NASA researchers are currently evaluating small tiles made of space trash to determine if they can be safely stored aboard spacecraft and used as radiation shielding during future deep-space missions.
The circular tiles were produced at the agency’s Ames Research Center in California, where engineers developed and built a compactor that melts trash but doesn’t incinerate it. After compaction, a day’s worth of garbage becomes an 8-inch diameter tile about half an inch thick.
Plastic water bottles, clothing scraps, duct tape and foil drink pouches are left patched together in a single tile along with an amalgam of other materials left from a day of living in space.
“One of the ways these discs could be re-used is as a radiation shield because there’s a lot of plastic packaging in the trash,” explained Mary Hummerick, a Qinetiq North America microbiologist at Kennedy working on the project.
“The idea is to make these tiles, and, if the plastic components are high enough, they could actually shield radiation. Possible areas for increased radiation shielding include astronauts’ sleeping quarters or perhaps a small area in the spacecraft that would be built up to serve as a storm shelter to protect crews from solar flare effects.”
Hummerick and the team working in the Space Life Sciences Lab at Kennedy are trying to identify if the tiles – which are made according to recipes based on trash from shuttle missions – are free of microorganisms or at least safe enough for astronauts to come into contact with on a daily basis.
According to Hummerick, the compactor heats the trash for 3 1/2 hours to between 300 and 350 degrees F, which should be sufficiently hot to eliminate any microorganisms. The mechanism also squeezes a pound of material into the compressed tile, a reduction of at least 10 times the original size.

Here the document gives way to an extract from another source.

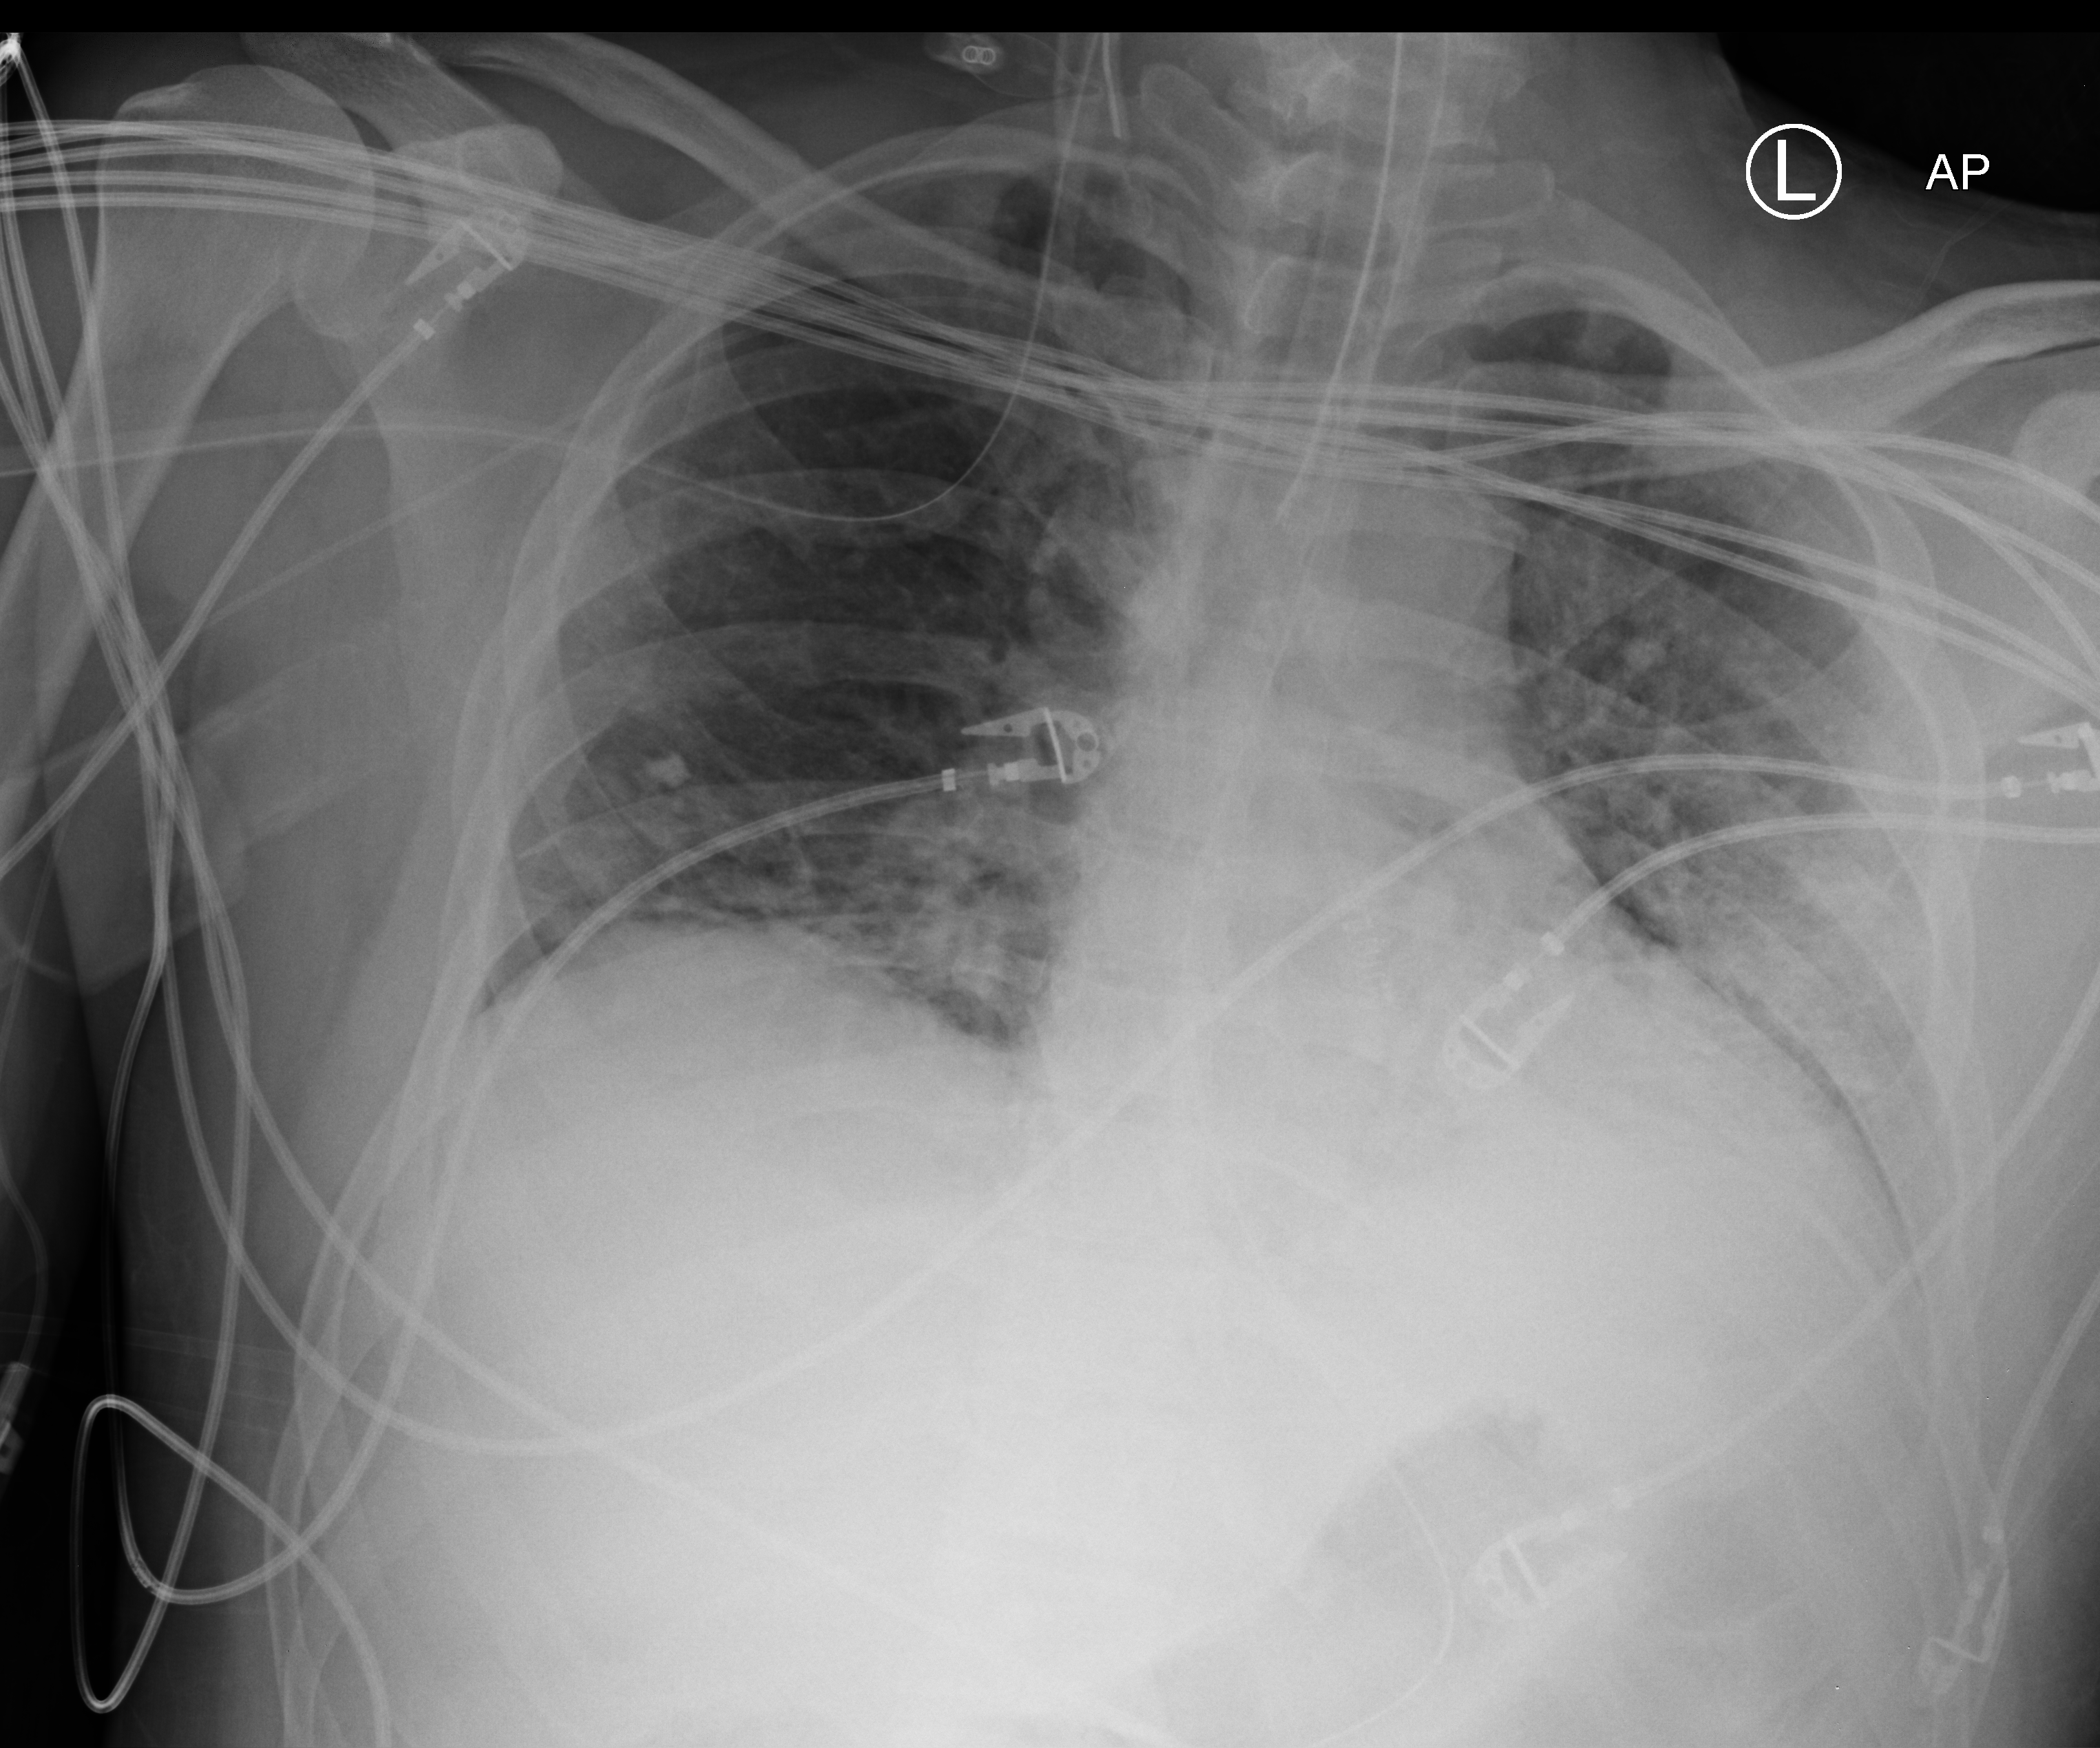
Bedside chest radiograph (computed radiography), anteroposterior (AP) projection. Male patient hospitalised with COVID-19, age 18–59 years.
Admission-level facts for this patient (not findings on this image; timing relative to this image not recorded): other chronic lung disease (admission record): no; admitted to intensive care during this hospital stay: no.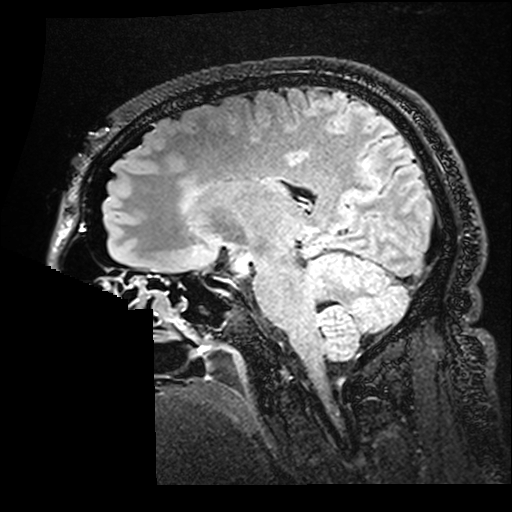
Brain MRI from a brain-tumour surgery series, one sagittal slice. Position 104 of 176 along the scan axis. T2 FLAIR. 1 mm slice thickness. 512 × 512 image matrix, field of view 250 × 250 mm. From the clinical record (not read from this slice): histopathology: Astrocytoma; WHO grade: 2; IDH mutation: yes; tumour location: Right Insular.
Annotated regions visible in this slice (expert manual segmentation):
- residual tumour: bounding box <192,191,197,195> (left, top, right, bottom; pixels)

“Hopefully we achieve sterilization within the tile,” Hummerick said. “We’re starting a series of tests with a certain process temperature and time. We just sent Ames six bundles of our special trash recipe. They’ll compact it and send them back to us for analysis. If the time and temperature tests seem to be achieving what we want, we’ll go to long-range storage testing.”
The tiles are stored in an atmosphere identical to that of the International Space Station for the tests. The microbiologists take small samples from the tile and search for signs of microbial growth, as they are also interested in seeing if the tiles will support the growth of fungi and other micro-organisms – if left alone exposed in an environment like the one they would face inside a spacecraft.
“They are achieving sterilization for the most part,” Hummerick said. “Test strips containing bacterial spores are embedded in the tiles to see if the heating and compaction process is effective in killing bacteria. What we don’t know is, can a few possible surviving bacteria go inert and then grow back.”
Handling trash is an important consideration for NASA mission planners and astronauts for several reasons. First, no one wants a cramped spacecraft to become overrun with garbage. Second, resources will be extremely limited for a crew that will be expected to live in space for up to two years, the time it would take for a Mars mission.
Crews cannot simply jettison trash as they go through space because it could land on – and possible contaminate – a planet or moon. NASA policy dictates the contamination of other worlds.
“We don’t want to contaminate the surface of an asteroid or something just by throwing the trash out the door,” said Richard Strayer, also a Kennedy-based microbiologist with Enterprise Advisory Services Inc. “If NASA doesn’t do something about it, then the spacecraft will become like a landfill, with the astronauts adding trash to it every day.”
Another primary goal of the process is to remove water from the trash so it can be re-used by the crew. Water is one of the densest life support materials upon which astronauts depend. Because water is so dense, it is very heavy to take into space, so efficiently processing it for re-use is seen as essential to a successful mission beyond low-Earth orbit.
“The mindset is, with limited resources, whatever you can use, you want to be able to repurpose that… Water is a very valuable commodity, so you want to recover all of that you can. In addition, the very low water content after compaction makes the tiles less likely to support any microbial growth,” Hummerick added.